◆ **What you will do**
Set down exactly, and only, the lines from the one with "#5 clk = ~clk;" to the final line of the entries, both included.
Provided material START
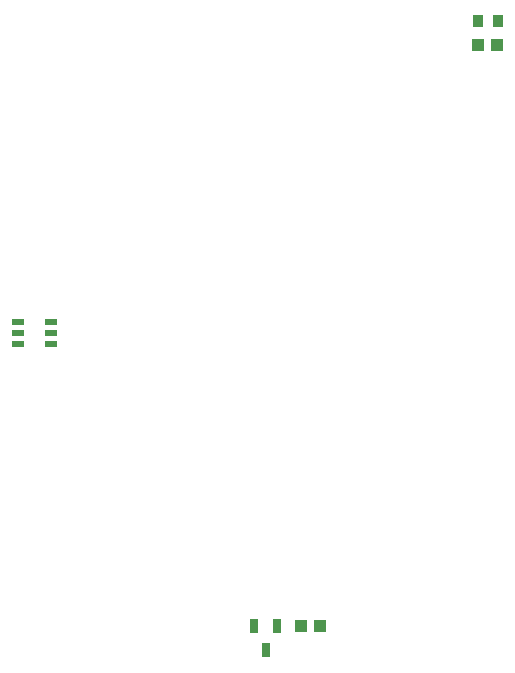
<source format=gtp>
G04 Layer: TopPasteMaskLayer*
G04 EasyEDA v6.5.15, 2022-10-06 20:38:00*
G04 44a05442b3094d8486212c110c7f242b,5a6b42c53f6a479593ecc07194224c93,10*
G04 Gerber Generator version 0.2*
G04 Scale: 100 percent, Rotated: No, Reflected: No *
G04 Dimensions in millimeters *
G04 leading zeros omitted , absolute positions ,4 integer and 5 decimal *
%FSLAX45Y45*%
%MOMM*%

%ADD10R,1.0000X0.5500*%
%ADD11R,1.0000X1.1000*%
%ADD12R,0.7000X1.2500*%
%ADD13R,0.8999X1.0000*%

%LPD*%
D10*
G01*
X253695Y2838704D03*
G01*
X253695Y2933700D03*
G01*
X253695Y3028695D03*
G01*
X533704Y3028695D03*
G01*
X533704Y2933700D03*
G01*
X533704Y2838704D03*
D11*
G01*
X2810509Y457200D03*
G01*
X2650515Y457200D03*
D12*
G01*
X2444495Y455599D03*
G01*
X2254504Y455599D03*
G01*
X2349500Y255600D03*
D13*
G01*
X4144086Y5575300D03*
G01*
X4314088Y5575300D03*
D11*
G01*
X4149090Y5372100D03*
G01*
X4309084Y5372100D03*
M02*

</source>
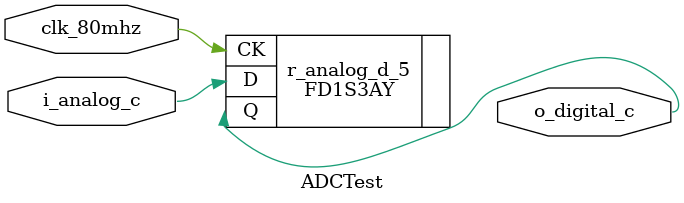
<source format=v>

module top (i_clk, i_analog, o_digital) /* synthesis syn_module_defined=1 */ ;   // /home/user/SDR-HLS/Testing/1bitADCTest/First_Implementation/source/top.v(1[8:11])
    input i_clk;   // /home/user/SDR-HLS/Testing/1bitADCTest/First_Implementation/source/top.v(2[16:21])
    input i_analog;   // /home/user/SDR-HLS/Testing/1bitADCTest/First_Implementation/source/top.v(3[16:24])
    output o_digital;   // /home/user/SDR-HLS/Testing/1bitADCTest/First_Implementation/source/top.v(4[17:26])
    
    wire i_clk_c /* synthesis is_clock=1 */ ;   // /home/user/SDR-HLS/Testing/1bitADCTest/First_Implementation/source/top.v(2[16:21])
    wire clk_80mhz /* synthesis is_clock=1, SET_AS_NETWORK=clk_80mhz */ ;   // /home/user/SDR-HLS/Testing/1bitADCTest/First_Implementation/source/top.v(7[8:17])
    
    wire i_analog_c, o_digital_c, VCC_net, GND_net;
    
    VHI i48 (.Z(VCC_net));
    IB i_analog_pad (.I(i_analog), .O(i_analog_c));   // /home/user/SDR-HLS/Testing/1bitADCTest/First_Implementation/source/top.v(3[16:24])
    PLL PLL1 (.i_clk_c(i_clk_c), .clk_80mhz(clk_80mhz), .GND_net(GND_net)) /* synthesis NGD_DRC_MASK=1, syn_module_defined=1 */ ;   // /home/user/SDR-HLS/Testing/1bitADCTest/First_Implementation/source/top.v(9[7] 12[4])
    GSR GSR_INST (.GSR(VCC_net));
    IB i_clk_pad (.I(i_clk), .O(i_clk_c));   // /home/user/SDR-HLS/Testing/1bitADCTest/First_Implementation/source/top.v(2[16:21])
    PUR PUR_INST (.PUR(VCC_net));
    defparam PUR_INST.RST_PULSE = 1;
    ADCTest adctest (.o_digital_c(o_digital_c), .clk_80mhz(clk_80mhz), .i_analog_c(i_analog_c)) /* synthesis syn_module_defined=1 */ ;   // /home/user/SDR-HLS/Testing/1bitADCTest/First_Implementation/source/top.v(16[11] 20[4])
    OB o_digital_pad (.I(o_digital_c), .O(o_digital));   // /home/user/SDR-HLS/Testing/1bitADCTest/First_Implementation/source/top.v(4[17:26])
    VLO i1 (.Z(GND_net));
    
endmodule
//
// Verilog Description of module PLL
//

module PLL (i_clk_c, clk_80mhz, GND_net) /* synthesis NGD_DRC_MASK=1, syn_module_defined=1 */ ;
    input i_clk_c;
    output clk_80mhz;
    input GND_net;
    
    wire i_clk_c /* synthesis is_clock=1 */ ;   // /home/user/SDR-HLS/Testing/1bitADCTest/First_Implementation/source/top.v(2[16:21])
    wire clk_80mhz /* synthesis is_clock=1, SET_AS_NETWORK=clk_80mhz */ ;   // /home/user/SDR-HLS/Testing/1bitADCTest/First_Implementation/source/top.v(7[8:17])
    
    EHXPLLL PLLInst_0 (.CLKI(i_clk_c), .CLKFB(clk_80mhz), .PHASESEL0(GND_net), 
            .PHASESEL1(GND_net), .PHASEDIR(GND_net), .PHASESTEP(GND_net), 
            .PHASELOADREG(GND_net), .STDBY(GND_net), .PLLWAKESYNC(GND_net), 
            .RST(GND_net), .ENCLKOP(GND_net), .ENCLKOS(GND_net), .ENCLKOS2(GND_net), 
            .ENCLKOS3(GND_net), .CLKOP(clk_80mhz)) /* synthesis FREQUENCY_PIN_CLKOP="83.333333", FREQUENCY_PIN_CLKI="25.000000", ICP_CURRENT="5", LPF_RESISTOR="16", syn_instantiated=1, LSE_LINE_FILE_ID=4, LSE_LCOL=7, LSE_RCOL=4, LSE_LLINE=9, LSE_RLINE=12 */ ;   // /home/user/SDR-HLS/Testing/1bitADCTest/First_Implementation/source/top.v(9[7] 12[4])
    defparam PLLInst_0.CLKI_DIV = 3;
    defparam PLLInst_0.CLKFB_DIV = 10;
    defparam PLLInst_0.CLKOP_DIV = 7;
    defparam PLLInst_0.CLKOS_DIV = 1;
    defparam PLLInst_0.CLKOS2_DIV = 1;
    defparam PLLInst_0.CLKOS3_DIV = 1;
    defparam PLLInst_0.CLKOP_ENABLE = "ENABLED";
    defparam PLLInst_0.CLKOS_ENABLE = "DISABLED";
    defparam PLLInst_0.CLKOS2_ENABLE = "DISABLED";
    defparam PLLInst_0.CLKOS3_ENABLE = "DISABLED";
    defparam PLLInst_0.CLKOP_CPHASE = 6;
    defparam PLLInst_0.CLKOS_CPHASE = 0;
    defparam PLLInst_0.CLKOS2_CPHASE = 0;
    defparam PLLInst_0.CLKOS3_CPHASE = 0;
    defparam PLLInst_0.CLKOP_FPHASE = 0;
    defparam PLLInst_0.CLKOS_FPHASE = 0;
    defparam PLLInst_0.CLKOS2_FPHASE = 0;
    defparam PLLInst_0.CLKOS3_FPHASE = 0;
    defparam PLLInst_0.FEEDBK_PATH = "CLKOP";
    defparam PLLInst_0.CLKOP_TRIM_POL = "FALLING";
    defparam PLLInst_0.CLKOP_TRIM_DELAY = 0;
    defparam PLLInst_0.CLKOS_TRIM_POL = "FALLING";
    defparam PLLInst_0.CLKOS_TRIM_DELAY = 0;
    defparam PLLInst_0.OUTDIVIDER_MUXA = "DIVA";
    defparam PLLInst_0.OUTDIVIDER_MUXB = "DIVB";
    defparam PLLInst_0.OUTDIVIDER_MUXC = "DIVC";
    defparam PLLInst_0.OUTDIVIDER_MUXD = "DIVD";
    defparam PLLInst_0.PLL_LOCK_MODE = 0;
    defparam PLLInst_0.PLL_LOCK_DELAY = 200;
    defparam PLLInst_0.STDBY_ENABLE = "DISABLED";
    defparam PLLInst_0.REFIN_RESET = "DISABLED";
    defparam PLLInst_0.SYNC_ENABLE = "DISABLED";
    defparam PLLInst_0.INT_LOCK_STICKY = "ENABLED";
    defparam PLLInst_0.DPHASE_SOURCE = "DISABLED";
    defparam PLLInst_0.PLLRST_ENA = "DISABLED";
    defparam PLLInst_0.INTFB_WAKE = "DISABLED";
    
endmodule
//
// Verilog Description of module PUR
// module not written out since it is a black-box. 
//

//
// Verilog Description of module ADCTest
//

module ADCTest (o_digital_c, clk_80mhz, i_analog_c) /* synthesis syn_module_defined=1 */ ;
    output o_digital_c;
    input clk_80mhz;
    input i_analog_c;
    
    wire clk_80mhz /* synthesis is_clock=1, SET_AS_NETWORK=clk_80mhz */ ;   // /home/user/SDR-HLS/Testing/1bitADCTest/First_Implementation/source/top.v(7[8:17])
    
    FD1S3AY r_analog_d_5 (.D(i_analog_c), .CK(clk_80mhz), .Q(o_digital_c)) /* synthesis lse_init_val=1, LSE_LINE_FILE_ID=4, LSE_LCOL=11, LSE_RCOL=4, LSE_LLINE=16, LSE_RLINE=20 */ ;   // /home/user/SDR-HLS/Testing/1bitADCTest/First_Implementation/source/ADCTest.v(9[10] 12[8])
    defparam r_analog_d_5.GSR = "ENABLED";
    
endmodule

</source>
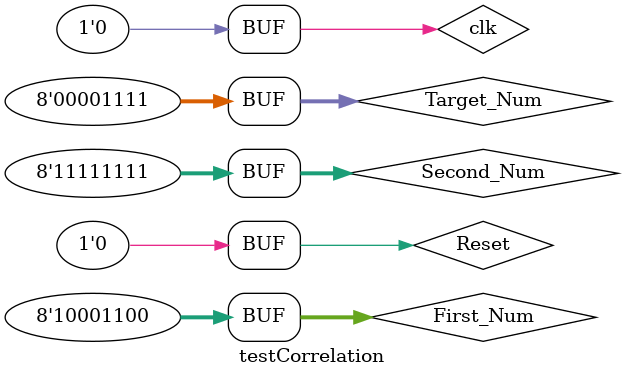
<source format=v>
module testCorrelation # (parameter N = 8)
(
);
    reg [N - 1:0] First_Num, Second_Num, Target_Num;
    wire [1:0] Correct_guess;
    wire [N + 2:0] Out_1, Out_2;
    reg Reset = 0;
    reg clk = 0;
    
    Correlation c(.clk(clk), .Reset(Reset), .First_Num(First_Num), .Second_Num(Second_Num), .Target_Num(Target_Num), .Correct_guess(Correct_guess), .Out_1(Out_1), .Out_2(Out_2));

	initial begin
        clk = 1;
        repeat(200) begin
            #5 clk = ~clk;
        end
    end
    initial
		begin
            $monitor("%d	Target_Num = %b, First_Num = %b, Second_Num = %b, Correct_guess = %b, Out_1 = %d, Out_2 = %d", $time, Target_Num, First_Num, Second_Num, Correct_guess, Out_1, Out_2);
            
            #10
            Target_Num = 8'b0000_1111;
            First_Num = 8'b1111_1100;
            Second_Num = 8'b0000_0000;

            #10
            Target_Num = 8'b0000_1111;
            First_Num = 8'b0000_1100;
            Second_Num = 8'b1100_0110;


            #10
            Target_Num = 8'b0000_1111;
            First_Num = 8'b1001_1100;
            Second_Num = 8'b0110_0000;

            #10
            Target_Num = 8'b0000_1111;
            First_Num = 8'b1000_1100;
            Second_Num = 8'b1111_1111;


		end
endmodule

</source>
Provided material END
◆ **Output below**
            #5 clk = ~clk;
        end
    end
    initial
		begin
            $monitor("%d	Target_Num = %b, First_Num = %b, Second_Num = %b, Correct_guess = %b, Out_1 = %d, Out_2 = %d", $time, Target_Num, First_Num, Second_Num, Correct_guess, Out_1, Out_2);
            
            #10
            Target_Num = 8'b0000_1111;
            First_Num = 8'b1111_1100;
            Second_Num = 8'b0000_0000;

            #10
            Target_Num = 8'b0000_1111;
            First_Num = 8'b0000_1100;
            Second_Num = 8'b1100_0110;


            #10
            Target_Num = 8'b0000_1111;
            First_Num = 8'b1001_1100;
            Second_Num = 8'b0110_0000;

            #10
            Target_Num = 8'b0000_1111;
            First_Num = 8'b1000_1100;
            Second_Num = 8'b1111_1111;


		end
endmodule

</source>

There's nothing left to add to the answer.